Prop 73 Redux?
One of the proponents of last month's failed Proposition 73, requiring parental notification before a pregnant teenager's abortion, is attempting to put the issue back on the ballot-- but this time, without one of the November measure's most controversial provisions.
On Wednesday, the Attorney General's office received a request for a new initiative from Paul Laubacher, a proponent of Prop 73. The initiative, defeated on November 8 by 52.9% of the voters (results still unofficial), would have required doctors to notify a parent or legal guardian before performing an abortion on a minor teenage girl.
The new proposal does the exact same thing. In fact, the proposed initiative submitted this week is almost word-for-word the same as Prop 73... with one glaring change.

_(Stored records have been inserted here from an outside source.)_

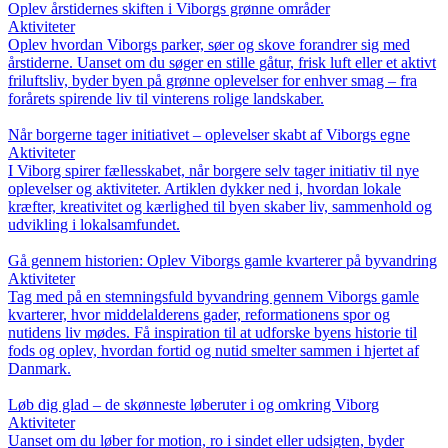
Oplev årstidernes skiften i Viborgs grønne områder
Aktiviteter
Oplev hvordan Viborgs parker, søer og skove forandrer sig med
årstiderne. Uanset om du søger en stille gåtur, frisk luft eller et aktivt
friluftsliv, byder byen på grønne oplevelser for enhver smag – fra
forårets spirende liv til vinterens rolige landskaber.
Når borgerne tager initiativet – oplevelser skabt af Viborgs egne
Aktiviteter
I Viborg spirer fællesskabet, når borgere selv tager initiativ til nye
oplevelser og aktiviteter. Artiklen dykker ned i, hvordan lokale
kræfter, kreativitet og kærlighed til byen skaber liv, sammenhold og
udvikling i lokalsamfundet.
Gå gennem historien: Oplev Viborgs gamle kvarterer på byvandring
Aktiviteter
Tag med på en stemningsfuld byvandring gennem Viborgs gamle
kvarterer, hvor middelalderens gader, reformationens spor og
nutidens liv mødes. Få inspiration til at udforske byens historie til
fods og oplev, hvordan fortid og nutid smelter sammen i hjertet af
Danmark.
Løb dig glad – de skønneste løberuter i og omkring Viborg
Aktiviteter
Uanset om du løber for motion, ro i sindet eller udsigten, byder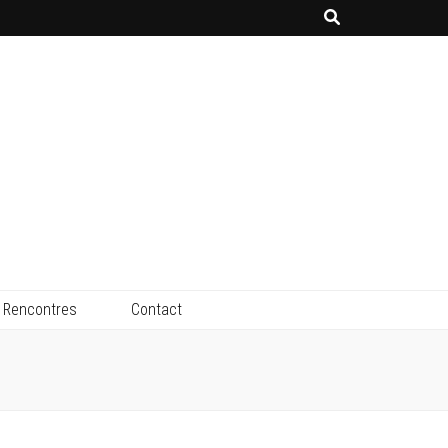
Rencontres
Contact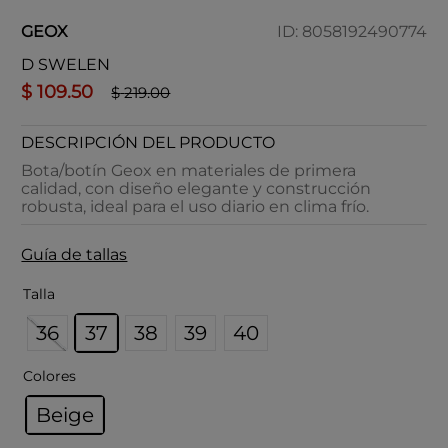
GEOX
ID
:
8058192490774
D SWELEN
$
109
.
50
$
219
.
00
DESCRIPCIÓN DEL PRODUCTO
Bota/botín Geox en materiales de primera
calidad, con diseño elegante y construcción
robusta, ideal para el uso diario en clima frío.
Guía de tallas
Talla
36
37
38
39
40
Colores
Beige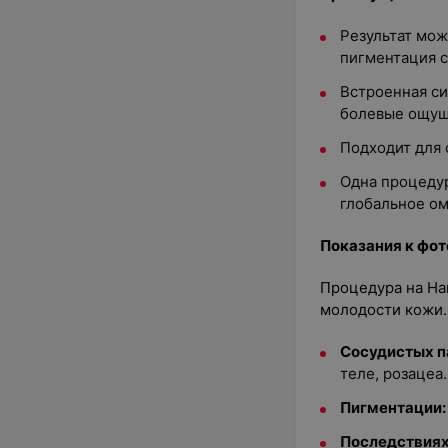
Результат мож
пигментация с
Встроенная с
болевые ощу
Подходит для 
Одна процедур
глобальное о
Показания к фо
Процедура на Ha
молодости кожи.
Сосудистых п
теле, розацеа.
Пигментации:
Последствиях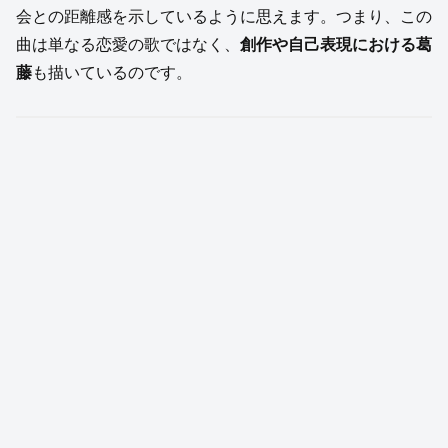
会との距離感を示しているように思えます。つまり、この
曲は単なる恋愛の歌ではなく、
創作や自己表現における葛
藤
も描いているのです。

The new proposal no longer defines the abortion procedure.
Pro-choice advocates mounted a campaign against Prop 73 based, in part, on the measure's definition of an abortion as causing "the death of the unborn child, a child conceived but not yet born." They argued that the initiative was an attempt to insert a pro-life definition of the procedure into the state Constitution as a foothold for future challenges to existing abortion rights laws.
The new version drops all of the former language defining abortion, now simply saying it is "the use of any means to terminate the pregnancy of an unemancipated minor, except for the purpose of producing a live birth."
It's unclear how much the allegations over the old language actually influenced the "no on 73" vote... and whether the concept of parental notification, in general, would actually win in another statewide campaign.